NEW YORK | Mon May 14, 2012 – Ally Financial Inc.’s mortgage unit on Monday filed for bankruptcy and the auto lender said it will sell some international operations to help set it on a path to repaying $12 billion in bailout money.

Ally’s mortgage unit, called Residential Capital, or ResCap, filed for bankruptcy protection in federal court in Manhattan under a plan that has the support of some of its creditors, although it was still expected to be a drawn-out and litigious process.

At the same time, Nationstar Mortgage Holdings, which is majority owned by Fortress Investment Group, struck a deal to buy substantially all the mortgage servicing and related assets from ResCap for about $2.4 billion, including debt.
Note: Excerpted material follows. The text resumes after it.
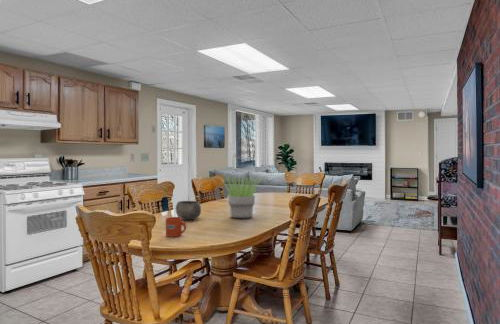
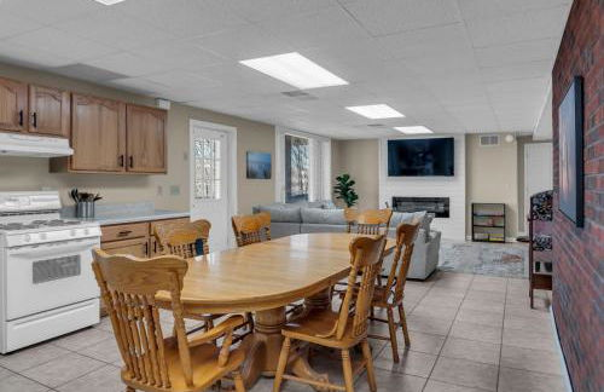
- mug [165,216,187,238]
- bowl [175,200,202,221]
- potted plant [220,174,263,219]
The deal will make Nationstar the opening bidder in an auction that will be held under bankruptcy court rules.

“The single-most important thing we can do for the U.S. taxpayer is to not put billions of dollars into this business on a going-forward basis,” Ally CEO Michael Carpenter said in an interview.

Ally, the former lending arm of General Motors Co., has been besieged in the past few years by losses at ResCap, which was once a major subprime lender and profit engine. The company has considered bankruptcy and other ways to shed ResCap since at least 2009, but has never pulled the trigger.
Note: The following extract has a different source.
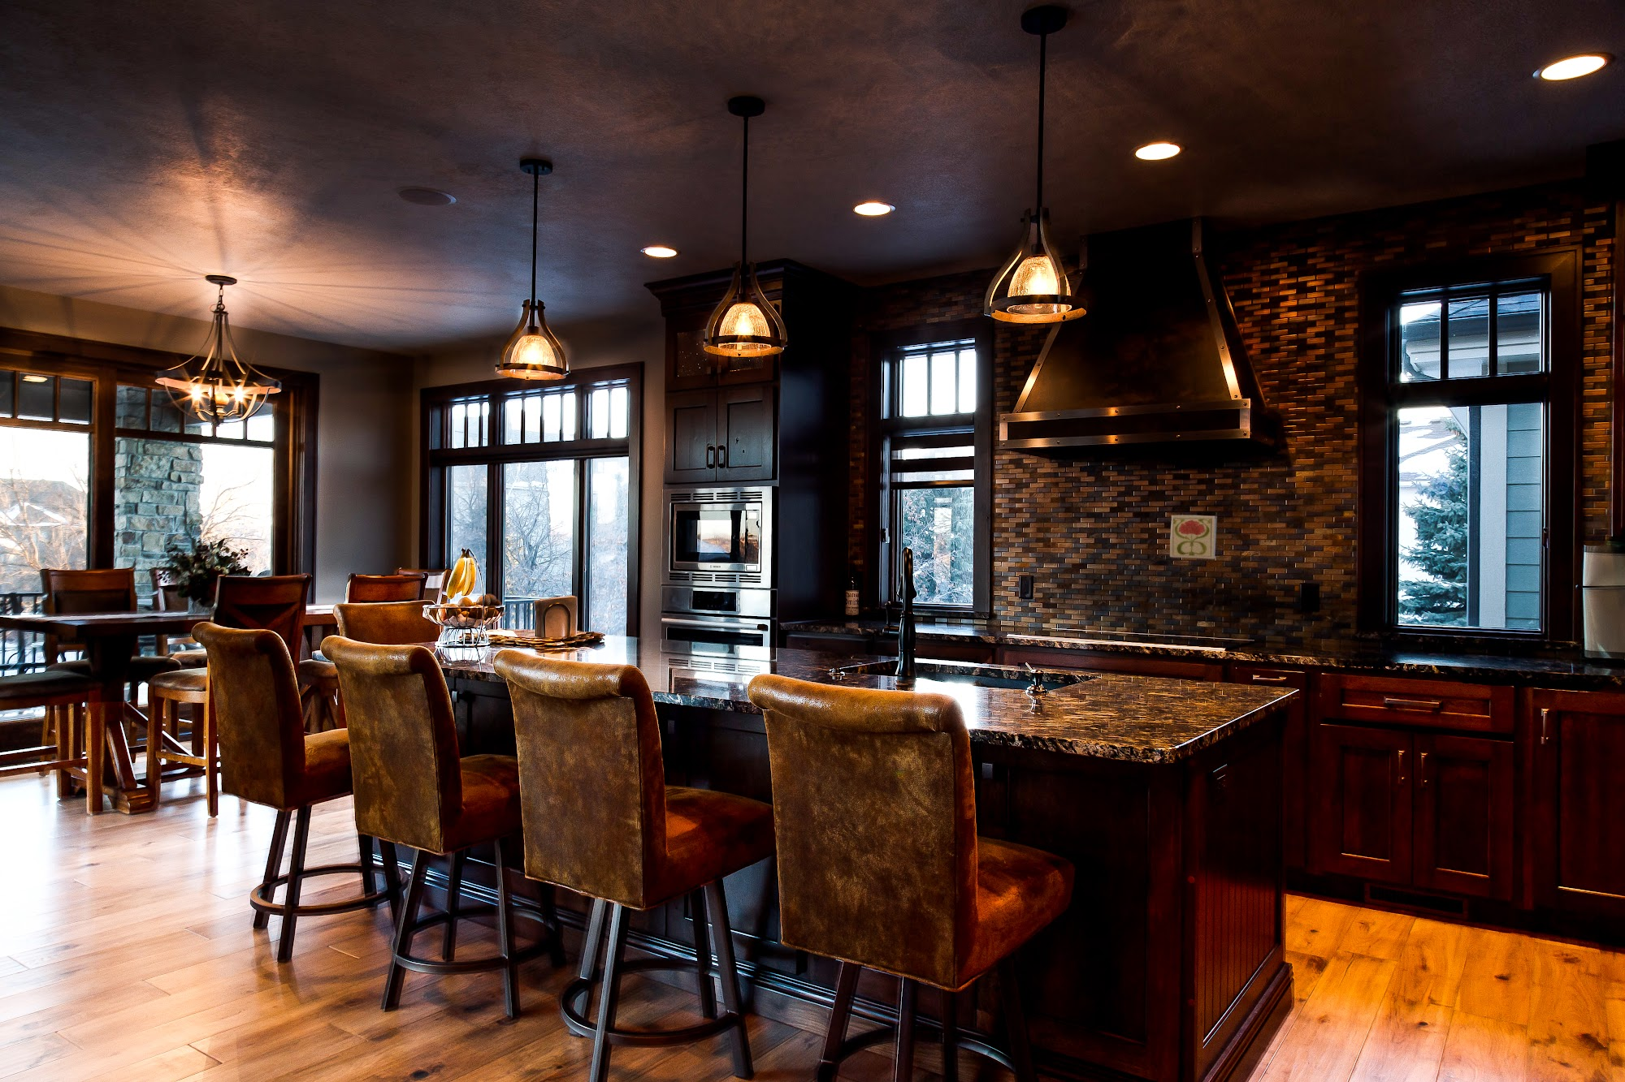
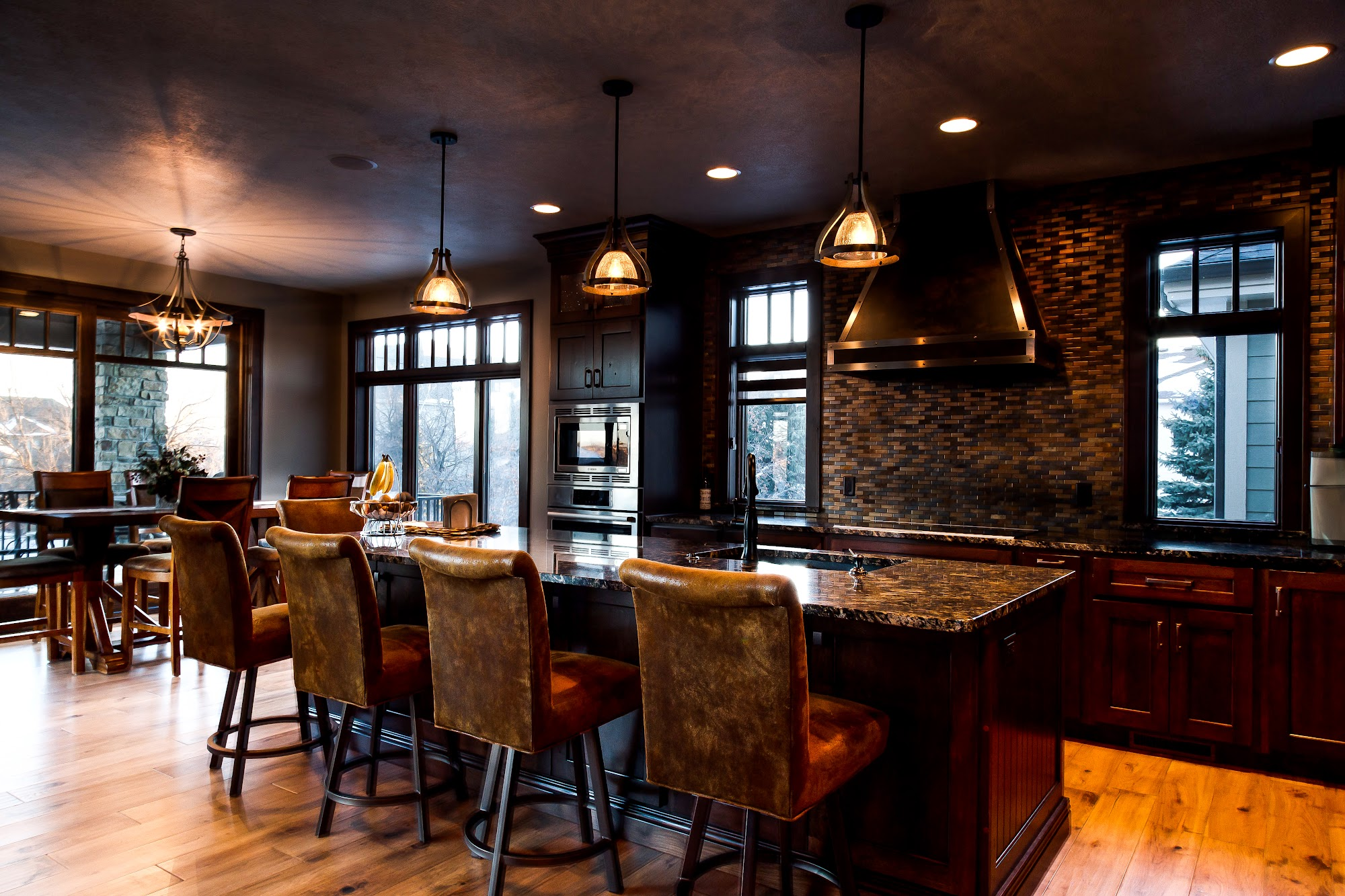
- decorative tile [1168,513,1218,560]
A bankruptcy of ResCap now will help Ally, formerly known as GMAC, focus on its main auto lending business and put together a plan to pay back U.S. taxpayers.

The U.S. Treasury Department injected $17 billion into the lender through multiple bailouts during the financial crisis and now owns nearly 74 percent of the company. Ally still owes the government about $12 billion, counting dividend payments by the lender and sale of some securities by the Treasury.
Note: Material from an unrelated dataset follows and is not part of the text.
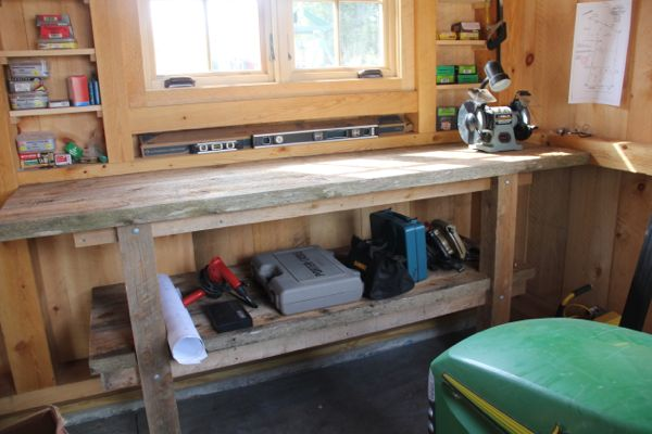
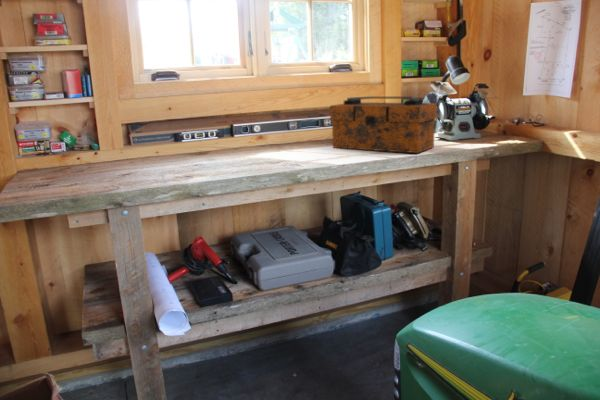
+ tool box [329,96,438,154]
The bankruptcy filing comes as pressure increases on Ally to repay that money and problems at ResCap become increasingly unmanageable. The Obama administration is trying to show recoveries from crisis-era bailouts before the presidential election in November, and government officials are loath to let Ally become a black mark on the auto industry restructuring.

In filing for bankruptcy, ResCap would also become a rare example of a subsidiary of a bank holding company to do so. As a result, other banks with intractable mortgage problems, such as Bank of America Corp., will be closely watching how the company deals with regulators and creditors and manages the bankruptcy process.

ResCap and its advisers believe it may be one of the first times that a financial services company with retail operations such as a bank has filed for bankruptcy and been able to continue operating.